O convite veio depois de ter chamado a atenção como um dos organizadores da xenófoba “Marcha Russa” contra os imigrantes do Cáucaso e de ter debutado no Yabloco, a agremiação preferida dos neoliberais e privatizadores.

VÍDEOS RACISTAS CONTRA IMIGRANTES DO CÁUCASO

Navalny também fizera fama pelos vídeos racistas, em que chamava os imigrantes de “baratas”, aconselhando “usar uma pistola” para eliminá-las, caso as chineladas falhassem. Na “Marcha Russa” eram exibidas desde suásticas até bandeiras do império russo.

Após o adestramento no “Yale World Fellows Program”, Natalny, sem jamais descartar a xenofobia, dedicou-se à mais lucrativa função de caçador de marajás russos e chegou em 2013 a se candidatar à prefeitura de Moscou. Passou a ser paparicado pela mídia ocidental e seus donos, na esperança de que os bons tempos de Yeltsin iriam voltar.

Em 2020, Navalny passou mal durante um voo de volta a Moscou, tendo sido salvo pela assistência prestada pelo hospital da cidade em que o avião fez pouso de emergência. Posteriormente, a pedido da família foi transferido para a Alemanha, onde um hospital da Otan alegou que se trataria de “envenenamento por um agente químico militar” – uma reedição da chicana sobre o ex-espião Skripal. O hospital militar se recusou a fornecer provas a serem confrontadas com os resultados dos exames feitos pelo hospital russo.

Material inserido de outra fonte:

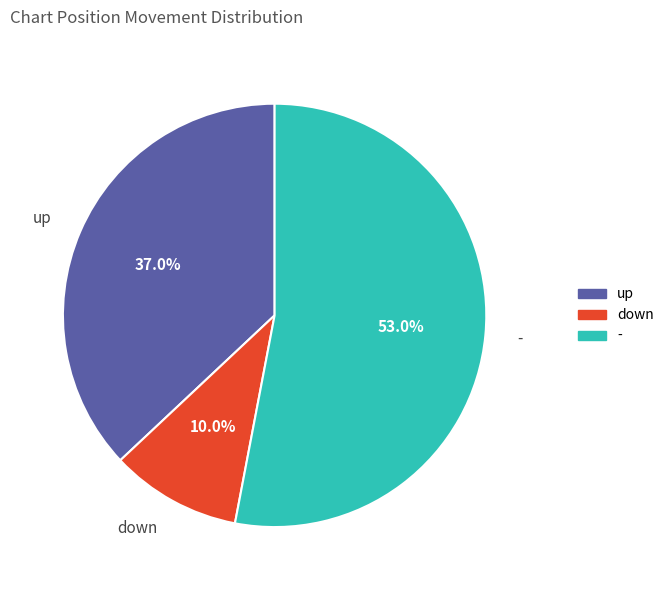

How much of the chart is everything except down?

90.0%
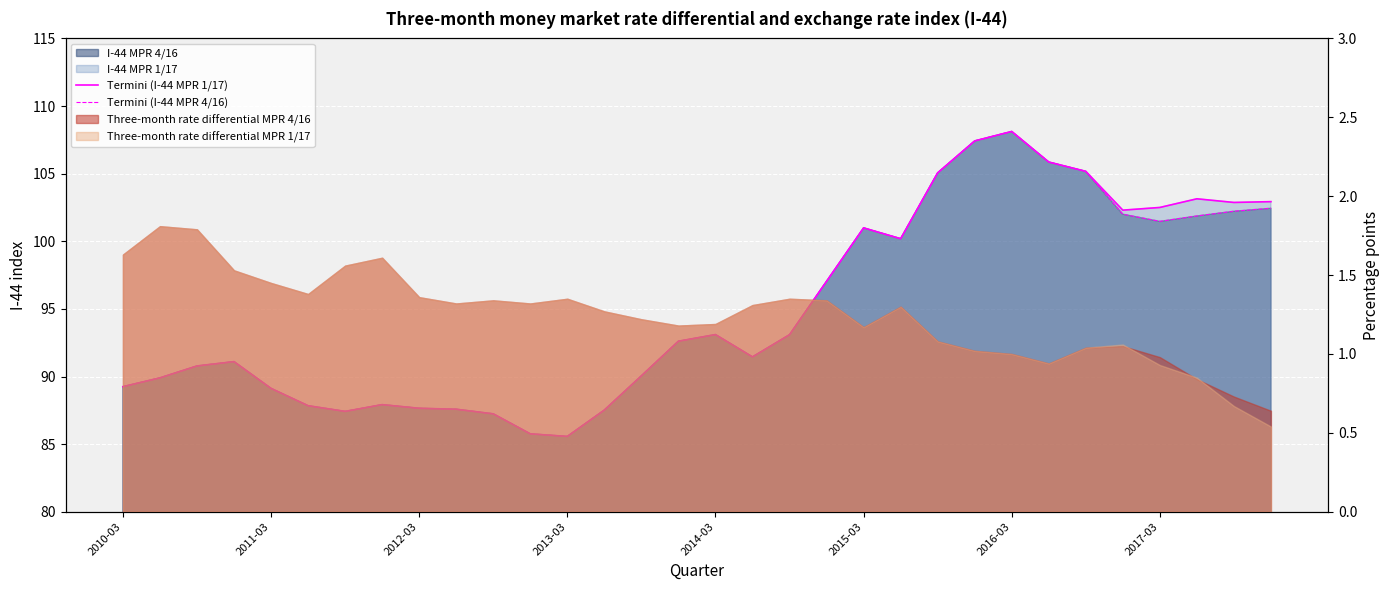

What is the value of the Termini (I-44 MPR 4/16) point at the 28th from the left?

102.0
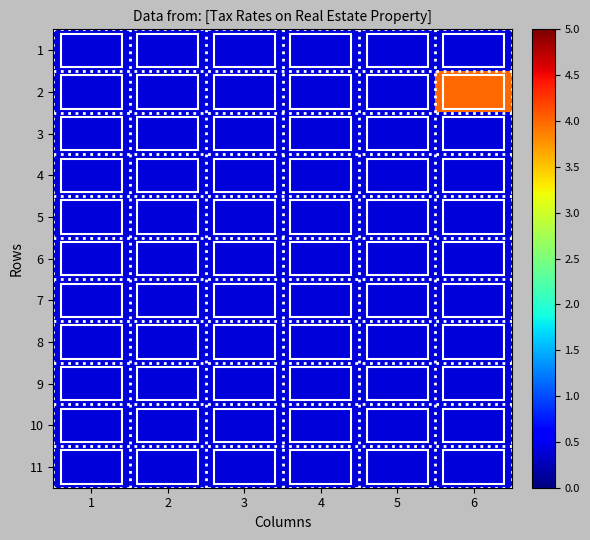

List the series in order of their peak value, lowest first.

1, 3, 4, 5, 6, 7, 8, 9, 10, 11, 2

Em seu primeiro julgamento em 2014, um caso de fraude contra uma empresa francesa, Navalny chegou a ser condenado a 3,5 anos. Em 2021, ele foi condenado a 19 anos de cárcere por fraude e extremismo e sua Fundação ‘Anticorrupção’ FBK foi declarada “agente estrangeiro” por receber verbas de governos e organizações estrangeiras, com Navalny tendo se apossado de US$ 4,3 milhões.